É o caso, para ficamos em um exemplo apenas, da proposta de “pirâmide deitada”, feita pelo professor português João Canavilhas. Pela proposta, em vez da pirâmide invertida, que codifica o acontecimento do mais ao menos importante, a pirâmide deitada é uma espécie de cobertura contínua dos acontecimentos. Isto é: em um primeiro momento, no calor do acontecimento, o jornalista publica o lead, e apenas ele, com as informações mais “quentes”. Com a possibilidade de qualificar a informação, novos links, com múltiplas linguagens, são acrescentados, de modo que, ao final, haverá uma gama bastante complexa de informações, capaz de fornecer ao consumidor um amplo espectro e de ajudá-lo a formar uma opinião sobre os acontecimentos do cotidiano. A promessa então é que o jornalismo profissional se distinga da torrente de informações circulantes, muitas delas falsas, e dessa forma seja um instrumento no exercício da cidadania e da democracia.

O problema é que, se olhamos para a produção jornalística de portais de notícias – e mesmo de telejornais – regionais de Divinópolis, parece que os profissionais ou ficam no primeiro instante da cobertura, publicando apenas o lead; ou, o que tem sido o mais comum, se limitam à codificação generalizada que aprenderam no ensino básico.

É incompreensível, por exemplo, que equipes de telejornais locais gastem tempo, energia e talento para realizar uma cobertura gravada em formato de stand up, quando o jornalista parece entrar ao vivo, no calor do acontecimento, para fornecer informações rápidas, até que consiga compreender e narrar o que aconteceu, em um trabalho de reportagem posterior. E os telejornais locais têm sido publicados inteiramente com stand up e quadros de entretenimento.

Há muitos aspectos a serem abordados nessa prática jornalística e em como é autodestrutivo, e tentaremos fazer em outras análises.
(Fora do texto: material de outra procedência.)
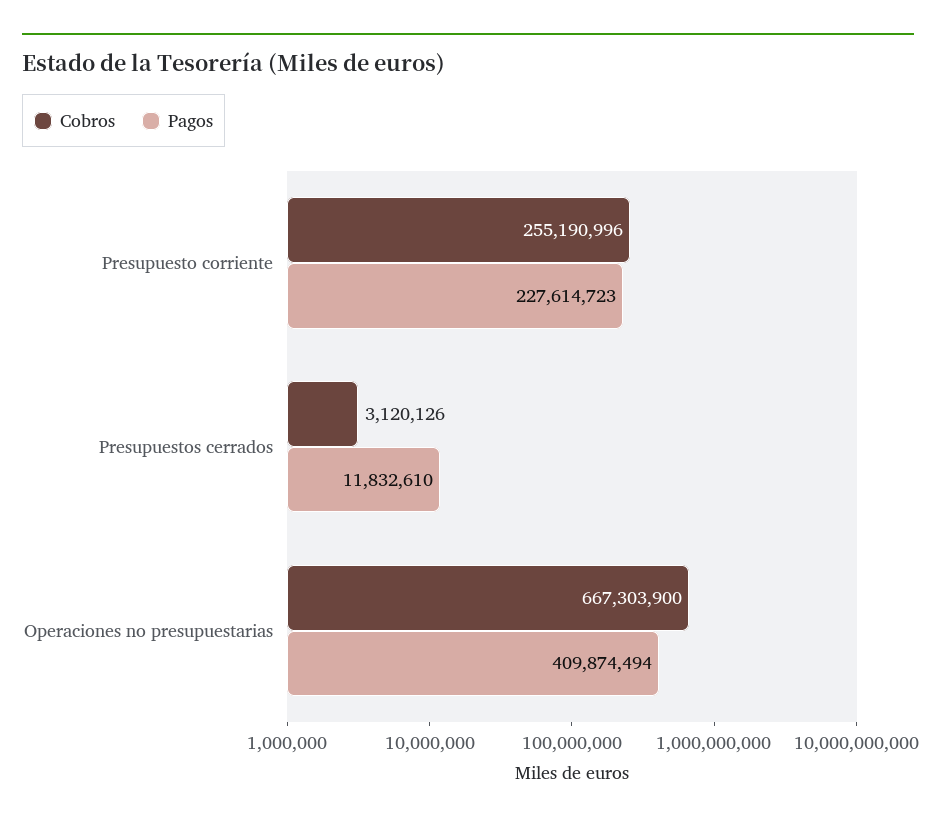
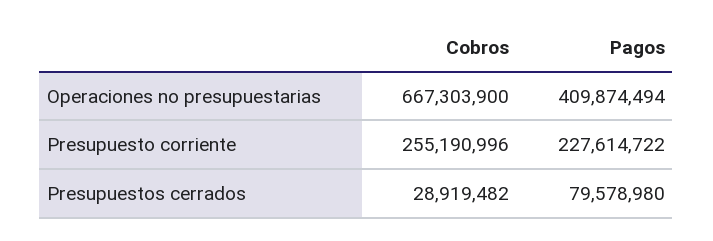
Pagos, Presupuesto corriente: 227614723 -> 227614722
Cobros, Presupuestos cerrados: 3120126 -> 28919482
Pagos, Presupuestos cerrados: 11832610 -> 79578980

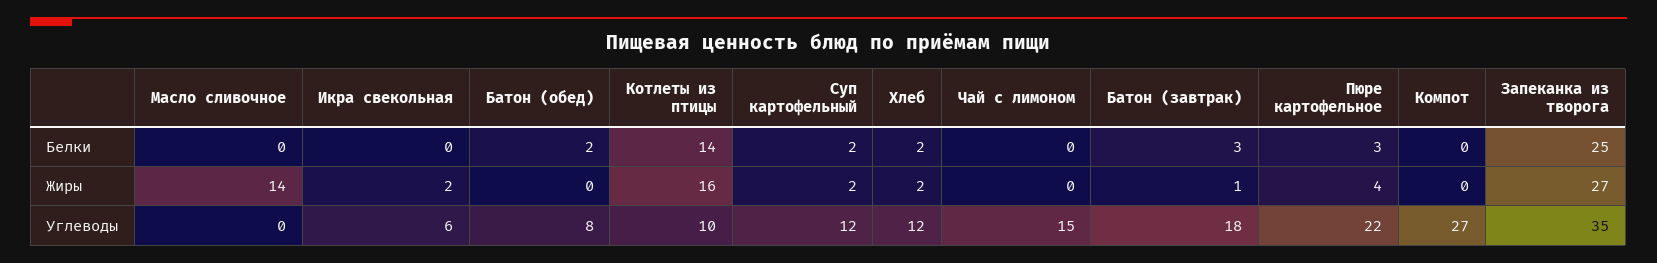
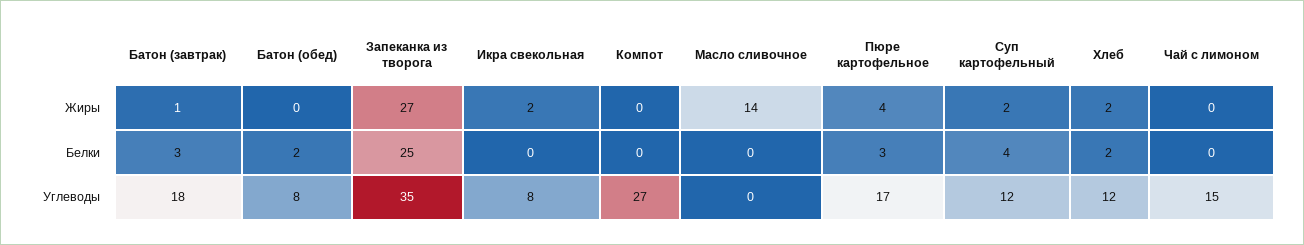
Котлеты из птицы, Белки: 14 -> none
Суп картофельный, Белки: 2 -> 4
Котлеты из птицы, Жиры: 16 -> none
Икра свекольная, Углеводы: 6 -> 8
Котлеты из птицы, Углеводы: 10 -> none
Пюре картофельное, Углеводы: 22 -> 17

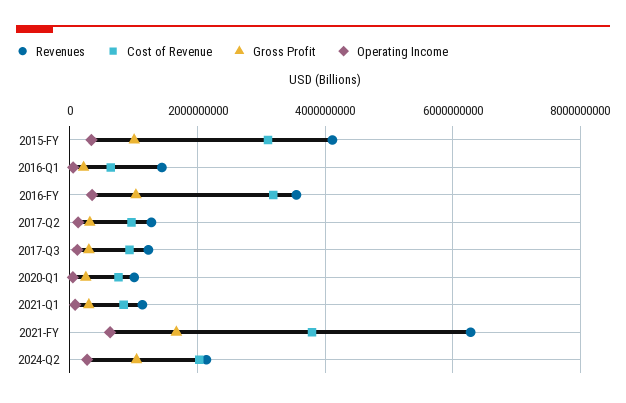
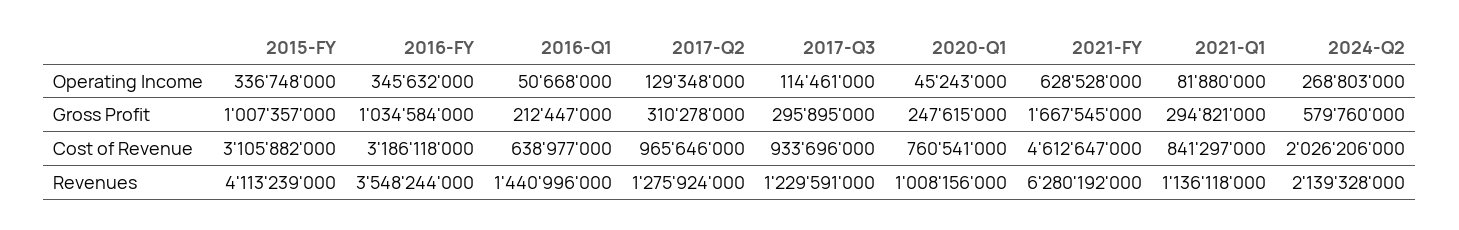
Cost of Revenue, 2021-FY: 3800000000 -> 4612647000
Gross Profit, 2024-Q2: 1000000000 -> 579760000

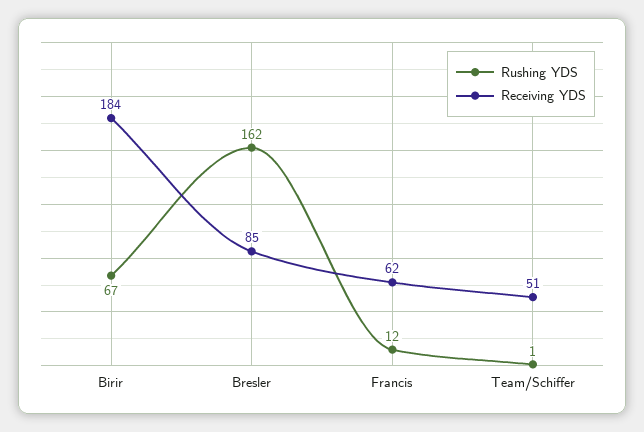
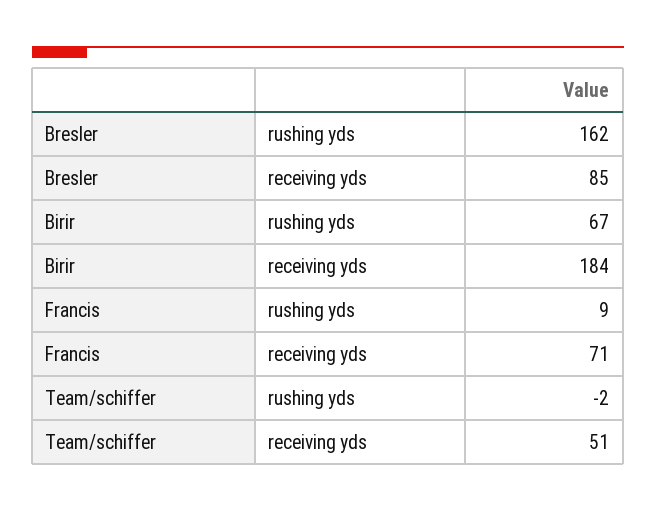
Rushing YDS, Francis: 12 -> 9
Receiving YDS, Francis: 62 -> 71
Rushing YDS, Team/Schiffer: 1 -> -2

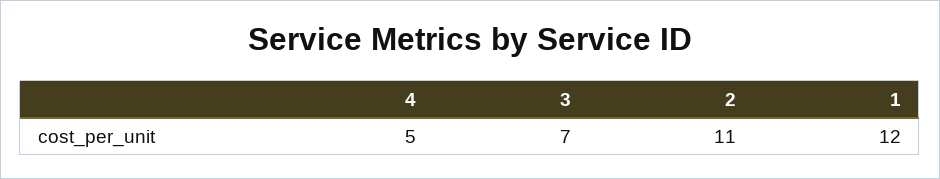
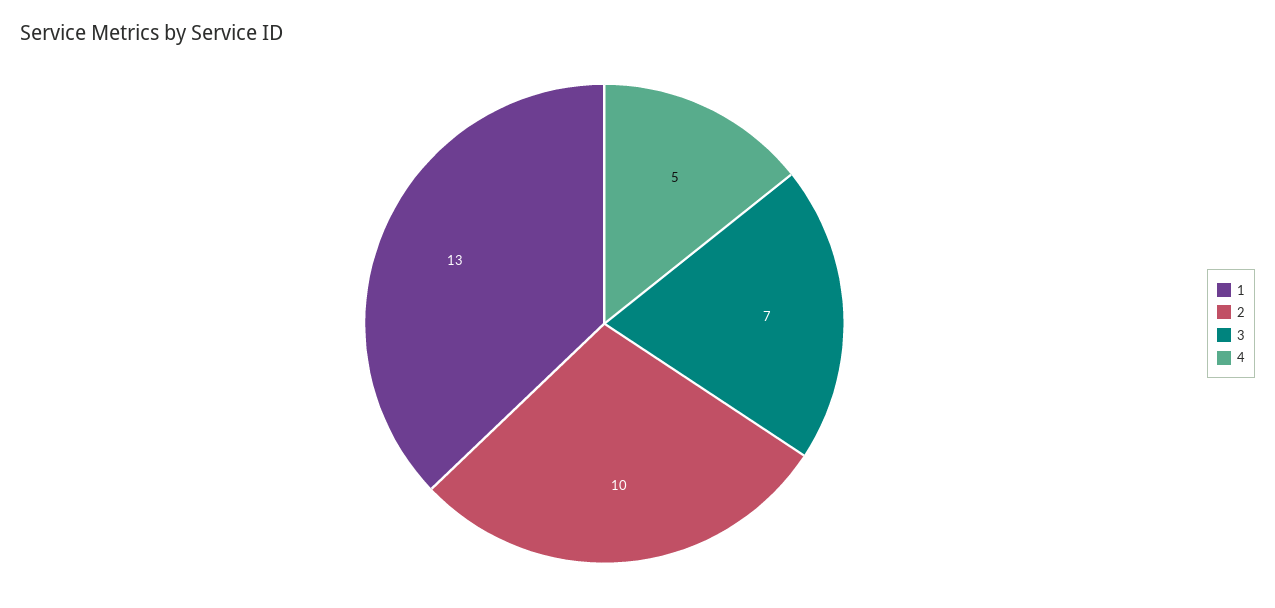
2: 11 -> 10
1: 12 -> 13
Por ora, fiquemos no seguinte: o jornalismo é imprescindível para a democracia, não resta dúvida. Mas o que o jornalismo regional está produzindo não apenas deixa de explorar técnicas e potenciais que as tecnologias digitais oferecem e assim se confunde com a informação produzida por jornalistas não profissionais – os usuários comuns, que publicam em suas redes sociais. O que o jornalismo regional tem feito é ajudar a minar a democracia, em vez de construí-la.